From: Brian Foster <bfoster@redhat.com>
To: "Ricardo J. Barberis" <ricardo.barberis@gmail.com>
Cc: Linux-XFS list <linux-xfs@vger.kernel.org>
Subject: Re: Metadata CRC error detected at xfs_dquot_buf_read_verify
Date: Fri, 8 Feb 2019 08:17:57 -0500 [thread overview]
Message-ID: <20190208131756.GD21317@bfoster> (raw)
In-Reply-To: <201902071309.38999.ricardo.barberis@gmail.com>
On Thu, Feb 07, 2019 at 01:09:38PM -0300, Ricardo J. Barberis wrote:
> Hello list!
>
> I'm having a metadata corruption on an XFS filesystem, I googled the error but
> didn't find anything about it.
>
> Background:
>
> One CentOS 7.6 box with 2 SSD disks and 3 SATA disks.
> Those disks are synchorized via DRBD with 5 identical disks on another
> identical box (for HA).
> The SSDs form an LVM group with one VG and one LV.
> This LV is then formatted with XFS and mounted with quotas enabled.

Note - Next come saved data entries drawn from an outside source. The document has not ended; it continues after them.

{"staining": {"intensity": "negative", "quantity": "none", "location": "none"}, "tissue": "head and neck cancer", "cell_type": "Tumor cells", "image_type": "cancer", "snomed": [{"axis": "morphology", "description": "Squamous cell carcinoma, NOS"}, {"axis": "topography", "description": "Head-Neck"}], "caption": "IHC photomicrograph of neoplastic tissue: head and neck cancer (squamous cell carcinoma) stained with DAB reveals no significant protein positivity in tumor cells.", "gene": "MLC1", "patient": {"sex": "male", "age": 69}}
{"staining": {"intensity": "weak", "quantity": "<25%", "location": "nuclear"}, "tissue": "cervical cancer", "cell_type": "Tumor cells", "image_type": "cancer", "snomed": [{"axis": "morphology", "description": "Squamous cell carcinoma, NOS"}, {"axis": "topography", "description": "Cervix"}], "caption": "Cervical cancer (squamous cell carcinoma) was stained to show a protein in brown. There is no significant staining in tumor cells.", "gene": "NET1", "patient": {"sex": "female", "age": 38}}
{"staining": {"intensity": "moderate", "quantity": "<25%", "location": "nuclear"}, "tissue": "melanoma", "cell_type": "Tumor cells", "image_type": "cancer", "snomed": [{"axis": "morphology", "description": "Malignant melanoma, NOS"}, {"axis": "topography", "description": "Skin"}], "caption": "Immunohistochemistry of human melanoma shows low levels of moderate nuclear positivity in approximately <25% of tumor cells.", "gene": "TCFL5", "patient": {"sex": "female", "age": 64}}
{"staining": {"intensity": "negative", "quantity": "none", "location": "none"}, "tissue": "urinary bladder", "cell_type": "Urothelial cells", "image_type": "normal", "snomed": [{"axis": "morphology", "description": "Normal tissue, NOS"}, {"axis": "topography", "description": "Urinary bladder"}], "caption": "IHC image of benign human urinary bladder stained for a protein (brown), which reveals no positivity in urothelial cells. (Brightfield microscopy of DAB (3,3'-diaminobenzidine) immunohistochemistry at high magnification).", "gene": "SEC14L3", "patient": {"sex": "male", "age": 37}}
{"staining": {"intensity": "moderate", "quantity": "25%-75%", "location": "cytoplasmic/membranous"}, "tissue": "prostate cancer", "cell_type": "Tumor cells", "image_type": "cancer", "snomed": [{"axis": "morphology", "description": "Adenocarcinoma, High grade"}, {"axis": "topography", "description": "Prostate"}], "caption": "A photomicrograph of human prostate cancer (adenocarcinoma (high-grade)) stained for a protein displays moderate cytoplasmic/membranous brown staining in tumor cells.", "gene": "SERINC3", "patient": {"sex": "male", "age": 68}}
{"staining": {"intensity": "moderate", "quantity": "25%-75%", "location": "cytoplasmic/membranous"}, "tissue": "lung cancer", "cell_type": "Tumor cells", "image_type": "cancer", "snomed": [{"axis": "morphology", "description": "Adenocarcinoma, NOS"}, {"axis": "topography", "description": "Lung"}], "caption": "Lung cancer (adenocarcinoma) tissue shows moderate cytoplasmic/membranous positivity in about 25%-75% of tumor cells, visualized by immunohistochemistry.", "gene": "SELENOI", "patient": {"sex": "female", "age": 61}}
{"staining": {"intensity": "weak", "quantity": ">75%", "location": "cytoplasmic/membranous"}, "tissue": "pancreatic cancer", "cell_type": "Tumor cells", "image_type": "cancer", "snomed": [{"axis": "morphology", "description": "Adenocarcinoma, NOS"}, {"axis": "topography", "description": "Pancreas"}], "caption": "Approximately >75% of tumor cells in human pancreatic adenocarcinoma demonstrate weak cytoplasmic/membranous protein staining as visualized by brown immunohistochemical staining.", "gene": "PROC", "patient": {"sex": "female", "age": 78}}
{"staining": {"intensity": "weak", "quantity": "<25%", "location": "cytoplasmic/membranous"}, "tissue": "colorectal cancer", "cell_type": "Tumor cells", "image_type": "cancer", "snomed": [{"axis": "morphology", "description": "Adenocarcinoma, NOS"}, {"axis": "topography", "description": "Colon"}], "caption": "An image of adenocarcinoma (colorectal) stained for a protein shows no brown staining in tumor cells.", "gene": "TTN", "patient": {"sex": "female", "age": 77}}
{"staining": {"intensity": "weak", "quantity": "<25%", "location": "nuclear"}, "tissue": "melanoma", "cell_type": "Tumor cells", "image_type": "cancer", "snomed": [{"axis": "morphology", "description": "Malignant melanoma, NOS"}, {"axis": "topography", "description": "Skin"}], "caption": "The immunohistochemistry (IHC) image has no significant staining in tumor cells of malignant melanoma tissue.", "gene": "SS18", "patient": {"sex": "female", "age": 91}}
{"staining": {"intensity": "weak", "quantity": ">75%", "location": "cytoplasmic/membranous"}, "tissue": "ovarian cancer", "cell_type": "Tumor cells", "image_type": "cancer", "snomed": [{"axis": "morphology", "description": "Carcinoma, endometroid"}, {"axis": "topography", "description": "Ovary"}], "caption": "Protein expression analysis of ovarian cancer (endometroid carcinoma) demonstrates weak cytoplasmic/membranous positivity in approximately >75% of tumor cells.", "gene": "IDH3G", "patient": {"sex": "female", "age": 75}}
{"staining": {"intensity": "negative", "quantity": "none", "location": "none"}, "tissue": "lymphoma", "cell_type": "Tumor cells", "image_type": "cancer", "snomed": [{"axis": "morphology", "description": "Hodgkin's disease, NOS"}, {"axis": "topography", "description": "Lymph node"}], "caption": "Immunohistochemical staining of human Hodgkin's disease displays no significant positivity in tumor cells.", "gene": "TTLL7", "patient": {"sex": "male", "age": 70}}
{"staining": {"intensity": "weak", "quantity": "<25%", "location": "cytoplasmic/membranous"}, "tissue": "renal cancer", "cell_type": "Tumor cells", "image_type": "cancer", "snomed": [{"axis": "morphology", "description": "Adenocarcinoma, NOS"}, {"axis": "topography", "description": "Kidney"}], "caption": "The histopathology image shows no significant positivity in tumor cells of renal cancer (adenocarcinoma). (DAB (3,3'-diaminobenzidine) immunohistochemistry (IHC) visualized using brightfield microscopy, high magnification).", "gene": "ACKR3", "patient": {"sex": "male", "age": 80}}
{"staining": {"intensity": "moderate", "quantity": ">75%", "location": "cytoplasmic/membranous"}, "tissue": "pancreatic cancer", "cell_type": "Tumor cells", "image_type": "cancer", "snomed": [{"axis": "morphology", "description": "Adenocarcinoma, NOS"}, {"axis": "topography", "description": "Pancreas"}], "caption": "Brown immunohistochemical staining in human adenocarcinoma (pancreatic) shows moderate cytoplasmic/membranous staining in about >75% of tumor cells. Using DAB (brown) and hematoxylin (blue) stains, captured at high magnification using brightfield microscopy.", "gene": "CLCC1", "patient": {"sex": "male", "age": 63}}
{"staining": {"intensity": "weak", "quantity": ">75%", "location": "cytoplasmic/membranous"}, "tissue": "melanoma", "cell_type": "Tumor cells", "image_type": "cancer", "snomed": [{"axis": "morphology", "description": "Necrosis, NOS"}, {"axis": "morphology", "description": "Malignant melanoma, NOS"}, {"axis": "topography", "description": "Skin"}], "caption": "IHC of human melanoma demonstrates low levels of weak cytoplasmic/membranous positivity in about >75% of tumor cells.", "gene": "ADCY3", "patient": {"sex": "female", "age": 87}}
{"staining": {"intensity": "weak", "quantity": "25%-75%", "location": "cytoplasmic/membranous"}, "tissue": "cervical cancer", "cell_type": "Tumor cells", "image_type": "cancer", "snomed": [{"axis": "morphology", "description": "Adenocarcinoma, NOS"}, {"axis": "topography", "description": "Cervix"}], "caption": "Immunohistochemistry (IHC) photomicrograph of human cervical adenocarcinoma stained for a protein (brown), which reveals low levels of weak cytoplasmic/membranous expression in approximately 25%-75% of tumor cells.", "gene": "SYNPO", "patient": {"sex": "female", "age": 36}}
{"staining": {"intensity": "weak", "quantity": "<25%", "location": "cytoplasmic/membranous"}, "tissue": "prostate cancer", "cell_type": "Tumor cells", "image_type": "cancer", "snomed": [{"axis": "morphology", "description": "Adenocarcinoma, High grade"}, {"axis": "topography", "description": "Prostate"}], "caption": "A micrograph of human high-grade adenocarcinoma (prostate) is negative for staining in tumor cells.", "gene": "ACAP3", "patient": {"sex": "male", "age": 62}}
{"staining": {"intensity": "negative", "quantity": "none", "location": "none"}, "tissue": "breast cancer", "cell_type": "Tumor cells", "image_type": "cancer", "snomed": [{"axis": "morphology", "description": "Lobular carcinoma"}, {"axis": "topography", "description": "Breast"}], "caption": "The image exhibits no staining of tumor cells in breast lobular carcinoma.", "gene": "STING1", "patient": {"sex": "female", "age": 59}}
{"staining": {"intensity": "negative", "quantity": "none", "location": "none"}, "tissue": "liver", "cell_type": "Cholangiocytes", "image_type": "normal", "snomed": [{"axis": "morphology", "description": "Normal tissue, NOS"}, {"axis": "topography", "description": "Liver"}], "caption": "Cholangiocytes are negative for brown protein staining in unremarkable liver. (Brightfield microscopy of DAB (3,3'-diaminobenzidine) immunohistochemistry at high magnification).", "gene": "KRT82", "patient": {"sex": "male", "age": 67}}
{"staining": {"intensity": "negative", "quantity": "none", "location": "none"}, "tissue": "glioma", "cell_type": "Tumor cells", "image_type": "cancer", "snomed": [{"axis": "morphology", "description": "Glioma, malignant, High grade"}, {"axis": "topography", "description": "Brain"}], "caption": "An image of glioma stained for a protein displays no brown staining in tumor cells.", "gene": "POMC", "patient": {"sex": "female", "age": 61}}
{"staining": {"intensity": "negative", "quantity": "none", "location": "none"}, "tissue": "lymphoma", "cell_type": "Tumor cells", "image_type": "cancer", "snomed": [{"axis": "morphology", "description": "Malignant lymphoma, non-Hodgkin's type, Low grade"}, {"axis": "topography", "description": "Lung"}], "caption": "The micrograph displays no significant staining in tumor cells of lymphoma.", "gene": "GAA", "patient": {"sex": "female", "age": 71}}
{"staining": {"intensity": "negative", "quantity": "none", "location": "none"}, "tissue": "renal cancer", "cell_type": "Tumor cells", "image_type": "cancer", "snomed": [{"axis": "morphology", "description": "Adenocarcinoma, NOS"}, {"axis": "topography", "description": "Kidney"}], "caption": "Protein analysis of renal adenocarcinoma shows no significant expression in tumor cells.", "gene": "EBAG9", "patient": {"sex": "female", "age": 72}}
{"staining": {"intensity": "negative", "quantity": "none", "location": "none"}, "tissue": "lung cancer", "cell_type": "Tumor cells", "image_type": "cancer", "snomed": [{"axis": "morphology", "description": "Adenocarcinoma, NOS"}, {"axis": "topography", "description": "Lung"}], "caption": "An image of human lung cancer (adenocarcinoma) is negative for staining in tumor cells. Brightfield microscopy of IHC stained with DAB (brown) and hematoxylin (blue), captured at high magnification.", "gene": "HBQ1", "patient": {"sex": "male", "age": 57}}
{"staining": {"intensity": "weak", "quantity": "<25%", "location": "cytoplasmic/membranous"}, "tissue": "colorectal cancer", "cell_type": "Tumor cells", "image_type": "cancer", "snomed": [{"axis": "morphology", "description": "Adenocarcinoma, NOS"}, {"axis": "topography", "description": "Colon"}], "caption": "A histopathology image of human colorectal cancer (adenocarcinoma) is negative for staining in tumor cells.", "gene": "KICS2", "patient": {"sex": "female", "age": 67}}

> The SATA disks form another LVM group with one VG and one LV, also formatted
> with XFS and mounted quotas enabled.
>
> Each pair of servers has keepalived to make sure only one of them puts the
> DRBD resources as primary and can mount the LVs.
>
> Relevant extract from lsblk:
> sdb 8:16 0 931,5G 0 disk
> └─sdb1 8:17 0 931,5G 0 part
> └─drbd2 147:2 0 931,5G 0 disk
> └─VG2-home 253:4 0 1,8T 0 lvm /home
> sdc 8:32 0 894,3G 0 disk
> └─sdc1 8:33 0 894,3G 0 part
> └─drbd3 147:3 0 894,2G 0 disk
> └─VG2-home 253:4 0 1,8T 0 lvm /home
> sdd 8:48 0 931,5G 0 disk
> └─sdd1 8:49 0 931,5G 0 part
> └─drbd4 147:4 0 931,5G 0 disk
> └─VG3-mail 253:0 0 2,7T 0 lvm
> └─mail 253:5 0 2,7T 0 dm /Mails
> sde 8:64 0 931,5G 0 disk
> └─sde1 8:65 0 931,5G 0 part
> └─drbd5 147:5 0 931,5G 0 disk
> └─VG3-mail 253:0 0 2,7T 0 lvm
> └─mail 253:5 0 2,7T 0 dm /Mails
> sdf 8:80 0 931,5G 0 disk
> └─sdf1 8:81 0 931,5G 0 part
> └─drbd6 147:6 0 931,5G 0 disk
> └─VG3-mail 253:0 0 2,7T 0 lvm
> └─mail 253:5 0 2,7T 0 dm /Mails
>
>
> We have several pairs of servers with this same configuration, but on this
> particular pair of boxes we're getting metadata corruption only on the SSD LV
> and quotas don't get accounted for, dmesg shows these errors on the primary box:
>
I assume there are different workloads between the two volumes as well,
based on the naming above at least, and that dm-4 is the VG2-home volume
above..?
Either way, can you provide the xfs_info for the associated filesystem?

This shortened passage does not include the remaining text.